Do all the rows actually need to change? Can the actual DELETE/UPDATE/INSERT of actual changes be done by the jobs?

Some non-exclusive ideas:

  • Use poolcounter to allow only one message index refresh at a time (so that they don't mess up the data)
  • Do in-memory diff of old/new and insert / delete only what is needed
  • Bucketize the index and process one bucket at a time (for smaller inserts and hopefully reduced memory usage; but how to determine the buckets?)
  • Instead of creating message index from scratch every time, do incremental changes (but complex, easy to get out of sync)

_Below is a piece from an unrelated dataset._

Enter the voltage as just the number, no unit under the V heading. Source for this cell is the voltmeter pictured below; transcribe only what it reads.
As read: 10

Up to date message index is required for page translation to work (translations for new units wont be allowed until they are in the message index).

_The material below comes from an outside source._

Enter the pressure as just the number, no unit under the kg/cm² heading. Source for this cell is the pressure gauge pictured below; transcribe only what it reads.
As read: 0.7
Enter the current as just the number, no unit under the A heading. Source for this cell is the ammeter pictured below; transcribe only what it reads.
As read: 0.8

You can also use GET_LOCK(). Just make sure that you do BEGIN/COMMIT inside of the lock calls.

aaron raised the priority of this task from High to Unbreak Now!.Oct 22 2015, 2:39 AM
aaron added a project: Blocked-on-Language.

I am aware of this request and I have discussed it with the team. I cannot promise a timely fix for you due to following reasons:

  • The fix is not trivial (in fact it still hasn't been even decided how to fix it)
  • I currently have only 20h per week commitment
  • I have to support the language team on their already planned work (especially now when some of the engineers are having holidays)

Having said that, I am thinking how to fix this and will work on as soon as I find time.

Translate extension is already doing some in-memory diffing. Easiest fix seems to be to verify that that diffing is working, and replace delete_all+insert with delete+replace.

Change 249436 had a related patch set uploaded (by Nikerabbit):
Try to avoid huge inserts in DatabaseMessageIndex

https://gerrit.wikimedia.org/r/249436

Change 249436 merged by jenkins-bot:
Try to avoid huge inserts in DatabaseMessageIndex

https://gerrit.wikimedia.org/r/249436

How to confirm this is fixed?

How to confirm this is fixed?

You can search for it in the DBPerformance log in logstash (the entry in the task description is from there).

This error no longer appears in logstash after the patch was deployed.